# Dataset records
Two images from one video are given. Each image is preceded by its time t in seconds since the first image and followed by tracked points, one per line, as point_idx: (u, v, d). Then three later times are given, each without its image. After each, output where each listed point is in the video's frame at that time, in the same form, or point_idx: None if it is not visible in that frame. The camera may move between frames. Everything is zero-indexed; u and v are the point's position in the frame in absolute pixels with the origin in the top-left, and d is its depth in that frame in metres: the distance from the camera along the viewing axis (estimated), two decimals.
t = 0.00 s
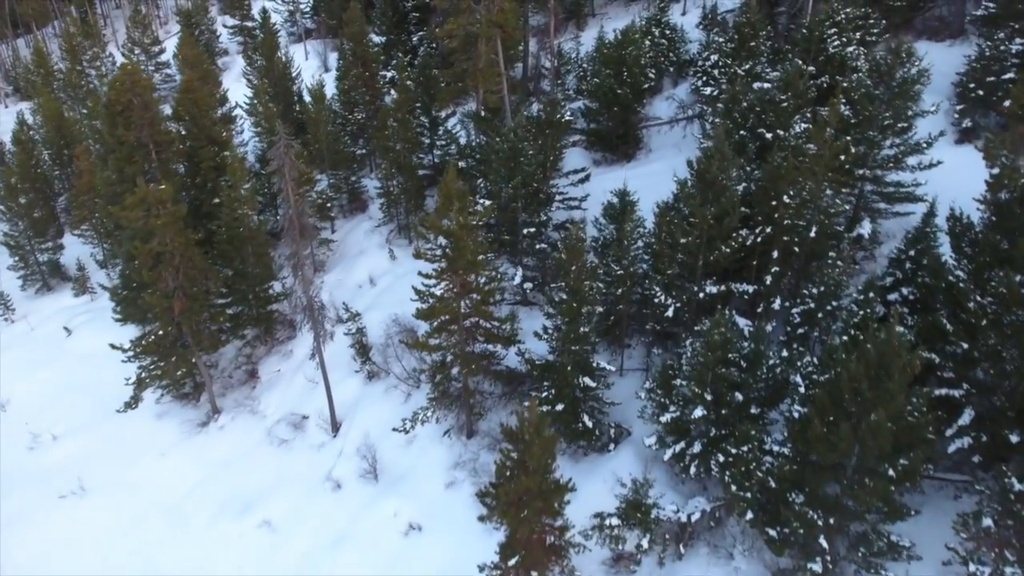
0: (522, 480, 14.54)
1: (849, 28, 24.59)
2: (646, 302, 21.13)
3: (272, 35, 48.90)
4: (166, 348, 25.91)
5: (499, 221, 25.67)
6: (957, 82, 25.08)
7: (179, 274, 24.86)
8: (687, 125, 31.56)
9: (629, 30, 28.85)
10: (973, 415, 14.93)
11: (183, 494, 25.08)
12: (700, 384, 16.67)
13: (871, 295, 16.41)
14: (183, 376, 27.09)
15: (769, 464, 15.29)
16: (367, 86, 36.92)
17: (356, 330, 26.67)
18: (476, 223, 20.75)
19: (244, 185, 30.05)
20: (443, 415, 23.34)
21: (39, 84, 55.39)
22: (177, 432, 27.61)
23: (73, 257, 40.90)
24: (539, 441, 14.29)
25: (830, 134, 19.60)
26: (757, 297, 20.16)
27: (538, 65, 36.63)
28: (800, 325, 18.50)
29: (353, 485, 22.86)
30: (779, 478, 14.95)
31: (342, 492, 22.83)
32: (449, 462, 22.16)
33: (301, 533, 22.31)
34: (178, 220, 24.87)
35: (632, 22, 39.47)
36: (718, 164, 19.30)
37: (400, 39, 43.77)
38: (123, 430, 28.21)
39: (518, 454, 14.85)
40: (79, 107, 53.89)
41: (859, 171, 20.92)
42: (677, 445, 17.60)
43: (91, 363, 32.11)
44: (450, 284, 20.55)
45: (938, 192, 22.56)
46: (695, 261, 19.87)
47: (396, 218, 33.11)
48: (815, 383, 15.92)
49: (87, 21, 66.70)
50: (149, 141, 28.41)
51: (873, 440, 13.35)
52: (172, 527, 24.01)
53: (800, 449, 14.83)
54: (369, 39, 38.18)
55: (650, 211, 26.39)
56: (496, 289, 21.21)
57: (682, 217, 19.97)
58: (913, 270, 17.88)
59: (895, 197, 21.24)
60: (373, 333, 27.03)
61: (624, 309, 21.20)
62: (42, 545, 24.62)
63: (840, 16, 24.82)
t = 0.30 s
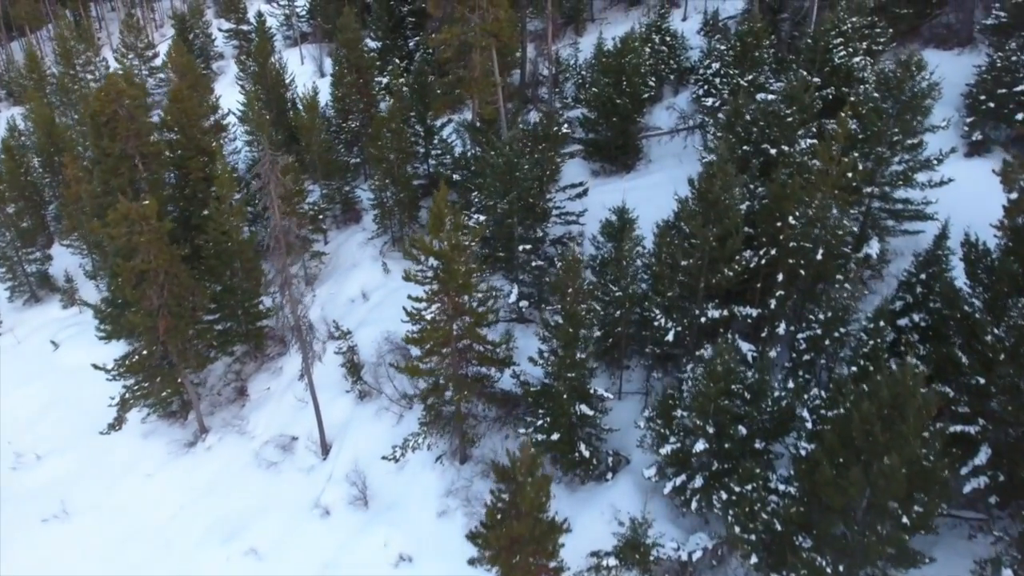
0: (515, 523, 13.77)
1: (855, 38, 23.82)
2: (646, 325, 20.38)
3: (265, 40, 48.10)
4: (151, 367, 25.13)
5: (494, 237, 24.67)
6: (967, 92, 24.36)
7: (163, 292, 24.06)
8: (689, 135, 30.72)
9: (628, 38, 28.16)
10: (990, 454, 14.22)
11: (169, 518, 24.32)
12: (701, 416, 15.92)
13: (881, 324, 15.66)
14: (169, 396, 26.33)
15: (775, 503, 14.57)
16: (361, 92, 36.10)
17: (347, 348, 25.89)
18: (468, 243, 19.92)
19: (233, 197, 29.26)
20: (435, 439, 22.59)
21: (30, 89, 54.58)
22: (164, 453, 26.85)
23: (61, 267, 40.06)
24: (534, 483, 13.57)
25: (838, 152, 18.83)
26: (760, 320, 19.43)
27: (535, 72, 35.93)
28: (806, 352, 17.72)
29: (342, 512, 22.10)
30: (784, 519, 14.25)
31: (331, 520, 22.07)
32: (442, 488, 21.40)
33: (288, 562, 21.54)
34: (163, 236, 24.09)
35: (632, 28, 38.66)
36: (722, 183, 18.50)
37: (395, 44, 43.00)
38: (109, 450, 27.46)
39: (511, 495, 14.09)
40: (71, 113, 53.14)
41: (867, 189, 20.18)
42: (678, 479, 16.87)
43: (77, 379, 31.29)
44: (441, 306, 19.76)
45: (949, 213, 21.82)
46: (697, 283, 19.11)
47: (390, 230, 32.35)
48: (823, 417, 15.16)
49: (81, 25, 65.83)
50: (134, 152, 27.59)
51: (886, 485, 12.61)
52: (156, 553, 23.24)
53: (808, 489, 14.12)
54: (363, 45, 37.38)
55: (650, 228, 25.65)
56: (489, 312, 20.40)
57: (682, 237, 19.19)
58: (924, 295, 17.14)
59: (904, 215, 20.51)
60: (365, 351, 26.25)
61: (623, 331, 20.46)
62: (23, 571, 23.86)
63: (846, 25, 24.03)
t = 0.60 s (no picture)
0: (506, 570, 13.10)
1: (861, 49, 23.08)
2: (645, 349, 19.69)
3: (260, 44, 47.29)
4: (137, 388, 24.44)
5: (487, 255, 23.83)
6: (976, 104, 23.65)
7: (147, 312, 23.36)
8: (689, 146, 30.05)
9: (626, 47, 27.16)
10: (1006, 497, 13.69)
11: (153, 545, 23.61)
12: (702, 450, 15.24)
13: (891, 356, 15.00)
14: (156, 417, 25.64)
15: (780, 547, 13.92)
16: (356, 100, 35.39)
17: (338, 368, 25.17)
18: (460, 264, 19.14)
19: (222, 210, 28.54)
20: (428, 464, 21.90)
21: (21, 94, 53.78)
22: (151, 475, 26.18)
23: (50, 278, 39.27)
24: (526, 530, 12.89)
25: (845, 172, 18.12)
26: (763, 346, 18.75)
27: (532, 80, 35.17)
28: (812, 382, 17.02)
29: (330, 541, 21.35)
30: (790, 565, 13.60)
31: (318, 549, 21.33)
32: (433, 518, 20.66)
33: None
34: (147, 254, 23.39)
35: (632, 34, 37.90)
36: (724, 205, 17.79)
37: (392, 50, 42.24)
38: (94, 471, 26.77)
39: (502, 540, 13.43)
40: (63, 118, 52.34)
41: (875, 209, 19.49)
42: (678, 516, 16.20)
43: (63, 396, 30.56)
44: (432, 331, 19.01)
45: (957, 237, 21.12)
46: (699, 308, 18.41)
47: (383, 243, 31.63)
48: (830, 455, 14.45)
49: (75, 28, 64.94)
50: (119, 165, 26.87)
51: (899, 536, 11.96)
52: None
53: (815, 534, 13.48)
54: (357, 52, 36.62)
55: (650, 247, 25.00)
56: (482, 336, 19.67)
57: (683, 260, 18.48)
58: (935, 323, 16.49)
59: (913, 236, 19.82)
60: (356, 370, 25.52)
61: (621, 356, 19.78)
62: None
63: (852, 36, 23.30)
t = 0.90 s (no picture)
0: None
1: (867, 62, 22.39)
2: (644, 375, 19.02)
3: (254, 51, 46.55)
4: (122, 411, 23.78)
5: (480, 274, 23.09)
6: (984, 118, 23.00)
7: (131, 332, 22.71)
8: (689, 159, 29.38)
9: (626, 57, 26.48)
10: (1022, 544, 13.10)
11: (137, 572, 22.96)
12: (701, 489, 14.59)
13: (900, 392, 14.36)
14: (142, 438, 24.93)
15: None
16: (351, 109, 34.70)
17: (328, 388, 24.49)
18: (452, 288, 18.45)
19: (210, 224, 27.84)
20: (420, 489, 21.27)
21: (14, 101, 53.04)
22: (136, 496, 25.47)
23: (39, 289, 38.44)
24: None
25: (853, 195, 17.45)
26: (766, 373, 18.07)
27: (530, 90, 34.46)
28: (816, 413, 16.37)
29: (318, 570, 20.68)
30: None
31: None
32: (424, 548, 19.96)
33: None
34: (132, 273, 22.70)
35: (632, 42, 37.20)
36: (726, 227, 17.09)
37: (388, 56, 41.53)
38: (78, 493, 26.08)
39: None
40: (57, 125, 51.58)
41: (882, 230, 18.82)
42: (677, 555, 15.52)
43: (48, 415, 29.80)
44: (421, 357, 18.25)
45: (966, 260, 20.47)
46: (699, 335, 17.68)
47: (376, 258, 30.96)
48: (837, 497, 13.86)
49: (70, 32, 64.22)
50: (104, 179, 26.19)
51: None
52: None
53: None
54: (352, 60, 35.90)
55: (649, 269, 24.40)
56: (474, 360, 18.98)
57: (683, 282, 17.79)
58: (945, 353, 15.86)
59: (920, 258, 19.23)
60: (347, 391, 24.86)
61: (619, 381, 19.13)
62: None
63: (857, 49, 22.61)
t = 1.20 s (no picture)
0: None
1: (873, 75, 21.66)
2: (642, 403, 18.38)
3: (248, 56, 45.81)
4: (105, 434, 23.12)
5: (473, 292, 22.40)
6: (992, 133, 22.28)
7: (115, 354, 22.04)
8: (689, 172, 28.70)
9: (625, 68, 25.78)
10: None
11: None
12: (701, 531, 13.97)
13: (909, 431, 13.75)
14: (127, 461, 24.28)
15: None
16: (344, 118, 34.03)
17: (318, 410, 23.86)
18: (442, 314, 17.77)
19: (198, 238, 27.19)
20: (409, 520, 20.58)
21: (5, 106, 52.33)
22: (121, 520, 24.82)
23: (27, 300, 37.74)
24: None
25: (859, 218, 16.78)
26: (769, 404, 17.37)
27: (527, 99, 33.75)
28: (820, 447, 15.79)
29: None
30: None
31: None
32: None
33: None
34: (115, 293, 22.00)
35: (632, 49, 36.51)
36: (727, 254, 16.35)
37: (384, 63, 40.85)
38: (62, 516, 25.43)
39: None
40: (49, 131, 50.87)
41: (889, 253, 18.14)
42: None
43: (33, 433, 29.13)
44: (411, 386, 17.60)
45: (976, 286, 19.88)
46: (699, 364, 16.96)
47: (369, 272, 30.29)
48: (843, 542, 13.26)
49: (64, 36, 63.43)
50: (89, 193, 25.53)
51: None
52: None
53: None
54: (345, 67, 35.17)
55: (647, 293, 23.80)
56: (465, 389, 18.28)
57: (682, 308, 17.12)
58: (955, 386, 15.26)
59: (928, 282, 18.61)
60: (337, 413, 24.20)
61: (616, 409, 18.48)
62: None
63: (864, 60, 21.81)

==

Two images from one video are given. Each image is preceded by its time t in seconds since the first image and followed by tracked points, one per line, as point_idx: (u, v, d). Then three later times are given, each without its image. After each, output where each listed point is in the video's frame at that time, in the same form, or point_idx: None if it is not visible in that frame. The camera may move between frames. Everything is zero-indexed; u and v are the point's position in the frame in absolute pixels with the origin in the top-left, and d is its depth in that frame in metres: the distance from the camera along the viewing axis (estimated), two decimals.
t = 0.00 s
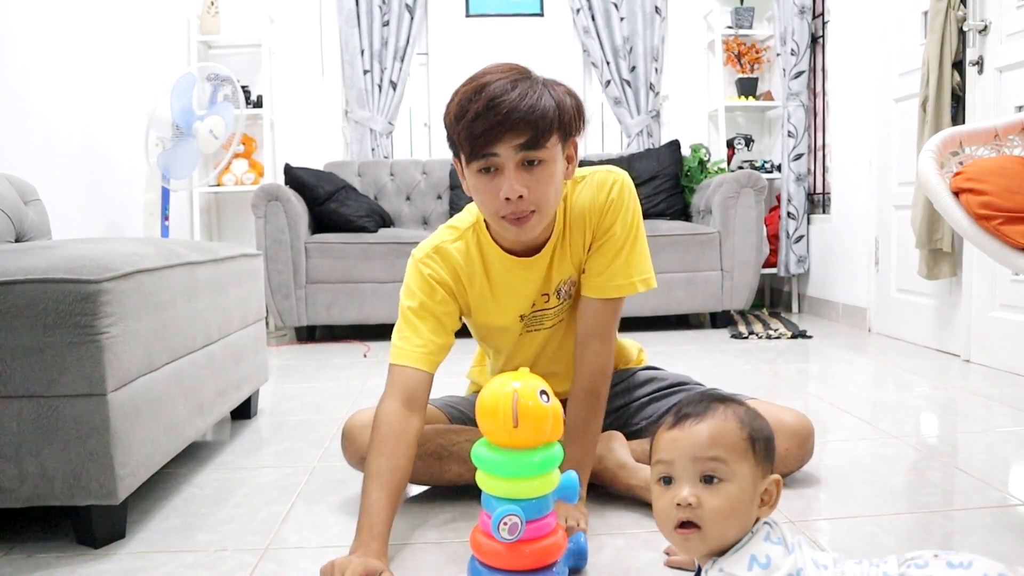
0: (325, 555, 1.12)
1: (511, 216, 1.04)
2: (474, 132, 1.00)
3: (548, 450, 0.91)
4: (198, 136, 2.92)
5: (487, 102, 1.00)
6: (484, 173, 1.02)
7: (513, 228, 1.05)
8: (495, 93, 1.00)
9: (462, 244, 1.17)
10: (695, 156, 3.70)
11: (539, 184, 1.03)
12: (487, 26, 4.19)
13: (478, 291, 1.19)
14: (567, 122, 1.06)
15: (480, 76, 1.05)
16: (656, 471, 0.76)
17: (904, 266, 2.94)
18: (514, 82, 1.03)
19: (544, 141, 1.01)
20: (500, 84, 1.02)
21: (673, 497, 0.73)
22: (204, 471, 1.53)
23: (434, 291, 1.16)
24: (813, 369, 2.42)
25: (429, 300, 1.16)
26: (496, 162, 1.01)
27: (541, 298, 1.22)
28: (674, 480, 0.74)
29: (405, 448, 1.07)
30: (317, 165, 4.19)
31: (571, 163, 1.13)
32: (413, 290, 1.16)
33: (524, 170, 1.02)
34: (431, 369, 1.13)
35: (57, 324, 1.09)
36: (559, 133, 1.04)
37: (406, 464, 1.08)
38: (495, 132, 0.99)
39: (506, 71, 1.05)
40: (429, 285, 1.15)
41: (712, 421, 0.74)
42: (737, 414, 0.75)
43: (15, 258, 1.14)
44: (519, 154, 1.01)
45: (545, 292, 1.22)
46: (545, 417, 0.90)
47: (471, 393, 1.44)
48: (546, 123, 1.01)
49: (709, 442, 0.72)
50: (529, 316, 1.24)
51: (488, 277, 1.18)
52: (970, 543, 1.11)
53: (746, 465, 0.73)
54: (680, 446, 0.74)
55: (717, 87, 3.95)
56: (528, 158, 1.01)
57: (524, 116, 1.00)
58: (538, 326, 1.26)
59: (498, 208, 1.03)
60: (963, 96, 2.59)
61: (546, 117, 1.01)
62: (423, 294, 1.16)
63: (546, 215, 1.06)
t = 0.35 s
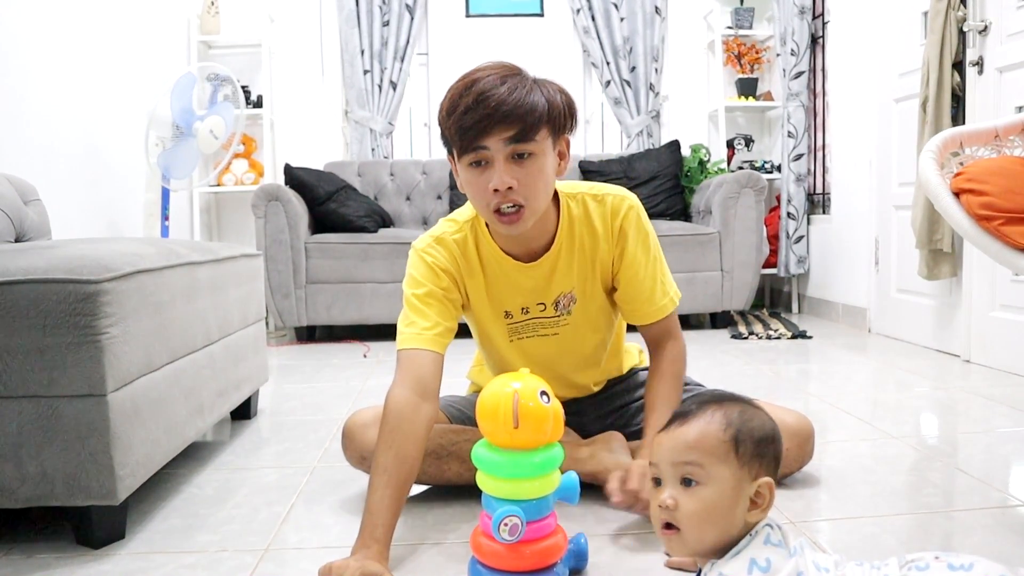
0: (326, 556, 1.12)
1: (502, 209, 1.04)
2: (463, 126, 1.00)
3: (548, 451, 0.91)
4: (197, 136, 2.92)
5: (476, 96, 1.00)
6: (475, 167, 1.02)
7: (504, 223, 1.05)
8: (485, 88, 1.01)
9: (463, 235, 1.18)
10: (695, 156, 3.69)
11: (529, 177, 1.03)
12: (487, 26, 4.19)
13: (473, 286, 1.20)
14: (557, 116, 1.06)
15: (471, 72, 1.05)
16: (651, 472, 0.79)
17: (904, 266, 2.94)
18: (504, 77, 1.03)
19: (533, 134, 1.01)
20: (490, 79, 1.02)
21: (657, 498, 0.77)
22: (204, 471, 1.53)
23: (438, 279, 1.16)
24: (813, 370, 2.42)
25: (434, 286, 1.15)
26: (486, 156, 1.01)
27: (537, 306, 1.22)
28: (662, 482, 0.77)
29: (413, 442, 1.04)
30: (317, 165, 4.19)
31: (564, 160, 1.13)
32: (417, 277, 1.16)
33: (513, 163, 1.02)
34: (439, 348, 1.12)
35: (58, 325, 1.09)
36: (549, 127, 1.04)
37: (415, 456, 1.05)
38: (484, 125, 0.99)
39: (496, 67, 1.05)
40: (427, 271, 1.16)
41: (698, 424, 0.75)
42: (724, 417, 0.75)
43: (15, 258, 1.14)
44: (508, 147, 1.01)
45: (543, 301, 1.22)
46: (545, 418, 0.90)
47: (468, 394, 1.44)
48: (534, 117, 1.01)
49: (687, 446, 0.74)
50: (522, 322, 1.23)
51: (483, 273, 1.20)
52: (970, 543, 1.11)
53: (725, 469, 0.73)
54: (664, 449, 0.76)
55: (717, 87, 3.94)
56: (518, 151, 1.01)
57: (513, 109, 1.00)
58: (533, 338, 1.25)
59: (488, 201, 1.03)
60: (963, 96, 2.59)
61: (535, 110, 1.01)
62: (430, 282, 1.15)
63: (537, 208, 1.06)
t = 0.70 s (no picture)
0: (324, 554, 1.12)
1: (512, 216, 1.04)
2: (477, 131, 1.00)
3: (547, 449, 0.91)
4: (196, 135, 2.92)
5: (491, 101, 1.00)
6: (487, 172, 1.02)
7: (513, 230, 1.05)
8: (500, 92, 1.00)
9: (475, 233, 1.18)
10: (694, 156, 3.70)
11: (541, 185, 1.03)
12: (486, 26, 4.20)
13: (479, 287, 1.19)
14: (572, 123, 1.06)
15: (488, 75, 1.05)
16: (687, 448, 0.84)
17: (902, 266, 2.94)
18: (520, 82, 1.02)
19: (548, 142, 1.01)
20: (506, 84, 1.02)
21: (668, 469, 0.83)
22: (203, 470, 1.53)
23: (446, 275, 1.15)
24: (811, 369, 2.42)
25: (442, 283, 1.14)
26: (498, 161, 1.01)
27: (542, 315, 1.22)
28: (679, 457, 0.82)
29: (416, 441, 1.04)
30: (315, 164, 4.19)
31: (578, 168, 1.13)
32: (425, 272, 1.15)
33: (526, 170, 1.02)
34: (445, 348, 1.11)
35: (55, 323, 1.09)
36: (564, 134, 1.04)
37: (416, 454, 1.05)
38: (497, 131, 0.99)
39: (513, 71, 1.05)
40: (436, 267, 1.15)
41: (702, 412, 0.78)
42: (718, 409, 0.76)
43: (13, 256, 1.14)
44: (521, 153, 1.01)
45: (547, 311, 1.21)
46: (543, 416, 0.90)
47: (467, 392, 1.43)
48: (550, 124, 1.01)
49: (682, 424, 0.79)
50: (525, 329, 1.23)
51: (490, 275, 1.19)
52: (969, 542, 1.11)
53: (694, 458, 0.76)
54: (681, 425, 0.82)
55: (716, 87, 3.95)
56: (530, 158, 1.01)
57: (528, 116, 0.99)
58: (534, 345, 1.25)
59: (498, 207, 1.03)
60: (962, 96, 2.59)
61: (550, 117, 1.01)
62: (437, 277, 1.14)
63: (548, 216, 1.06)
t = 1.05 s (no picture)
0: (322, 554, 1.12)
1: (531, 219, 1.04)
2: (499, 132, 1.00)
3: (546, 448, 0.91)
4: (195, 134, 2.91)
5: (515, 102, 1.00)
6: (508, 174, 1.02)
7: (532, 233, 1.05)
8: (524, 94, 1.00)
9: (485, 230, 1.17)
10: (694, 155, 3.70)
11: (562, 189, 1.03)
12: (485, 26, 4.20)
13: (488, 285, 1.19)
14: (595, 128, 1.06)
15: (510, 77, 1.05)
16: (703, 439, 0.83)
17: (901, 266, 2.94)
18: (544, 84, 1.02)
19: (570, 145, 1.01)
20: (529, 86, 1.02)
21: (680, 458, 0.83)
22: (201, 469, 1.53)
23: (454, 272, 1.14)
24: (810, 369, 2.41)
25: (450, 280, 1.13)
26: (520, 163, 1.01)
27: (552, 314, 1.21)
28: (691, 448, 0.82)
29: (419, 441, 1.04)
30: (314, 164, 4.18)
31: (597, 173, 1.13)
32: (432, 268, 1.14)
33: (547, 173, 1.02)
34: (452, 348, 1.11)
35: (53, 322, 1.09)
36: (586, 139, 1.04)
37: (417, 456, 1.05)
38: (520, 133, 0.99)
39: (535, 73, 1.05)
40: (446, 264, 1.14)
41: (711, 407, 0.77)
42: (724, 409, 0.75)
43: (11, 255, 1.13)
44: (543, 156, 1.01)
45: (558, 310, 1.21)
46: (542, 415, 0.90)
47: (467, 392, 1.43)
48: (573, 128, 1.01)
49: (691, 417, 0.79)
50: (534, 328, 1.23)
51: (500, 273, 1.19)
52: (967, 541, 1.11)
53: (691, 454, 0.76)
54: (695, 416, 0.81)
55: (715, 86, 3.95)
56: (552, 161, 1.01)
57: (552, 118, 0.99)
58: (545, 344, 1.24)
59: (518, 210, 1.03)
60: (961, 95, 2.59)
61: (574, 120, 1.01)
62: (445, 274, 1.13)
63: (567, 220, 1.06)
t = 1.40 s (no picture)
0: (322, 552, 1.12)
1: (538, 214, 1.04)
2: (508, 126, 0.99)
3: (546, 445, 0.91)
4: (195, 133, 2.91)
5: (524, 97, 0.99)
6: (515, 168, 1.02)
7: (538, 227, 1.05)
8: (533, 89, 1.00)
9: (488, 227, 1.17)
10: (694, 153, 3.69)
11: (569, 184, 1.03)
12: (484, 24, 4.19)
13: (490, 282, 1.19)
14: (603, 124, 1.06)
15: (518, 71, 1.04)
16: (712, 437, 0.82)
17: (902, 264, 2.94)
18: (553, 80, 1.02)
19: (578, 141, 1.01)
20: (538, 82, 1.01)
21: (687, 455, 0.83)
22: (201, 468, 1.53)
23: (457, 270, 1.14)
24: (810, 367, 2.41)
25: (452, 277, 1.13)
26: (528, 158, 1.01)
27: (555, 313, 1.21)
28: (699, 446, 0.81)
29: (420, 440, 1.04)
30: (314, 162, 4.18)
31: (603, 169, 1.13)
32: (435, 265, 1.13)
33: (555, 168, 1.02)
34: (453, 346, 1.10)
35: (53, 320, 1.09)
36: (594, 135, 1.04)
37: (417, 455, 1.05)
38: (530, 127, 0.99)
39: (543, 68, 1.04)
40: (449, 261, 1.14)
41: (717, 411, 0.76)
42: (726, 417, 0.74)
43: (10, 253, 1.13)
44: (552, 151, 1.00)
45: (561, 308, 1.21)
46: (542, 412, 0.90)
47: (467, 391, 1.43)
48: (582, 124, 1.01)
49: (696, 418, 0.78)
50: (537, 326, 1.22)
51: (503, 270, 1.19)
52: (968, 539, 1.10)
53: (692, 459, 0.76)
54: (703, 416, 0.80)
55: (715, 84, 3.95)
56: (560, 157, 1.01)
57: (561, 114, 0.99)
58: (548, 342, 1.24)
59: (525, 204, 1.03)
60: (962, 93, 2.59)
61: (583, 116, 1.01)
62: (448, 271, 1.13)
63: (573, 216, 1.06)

# What you have to do
Repeat exactly the stretch of the listing above that starts with the line holding "49: (709, 442, 0.72)" and finishes with the line holding "6: (475, 167, 1.02)", both included. Skip every picture.

# Answer to this problem
49: (709, 442, 0.72)
50: (529, 316, 1.24)
51: (488, 277, 1.18)
52: (970, 543, 1.11)
53: (746, 465, 0.73)
54: (680, 446, 0.74)
55: (717, 87, 3.95)
56: (528, 158, 1.01)
57: (524, 116, 1.00)
58: (538, 326, 1.26)
59: (498, 208, 1.03)
60: (963, 96, 2.59)
61: (546, 117, 1.01)
62: (423, 294, 1.16)
63: (546, 215, 1.06)
t = 0.35 s
0: (326, 556, 1.12)
1: (502, 209, 1.04)
2: (463, 126, 1.00)
3: (548, 451, 0.91)
4: (197, 136, 2.92)
5: (476, 96, 1.00)
6: (475, 167, 1.02)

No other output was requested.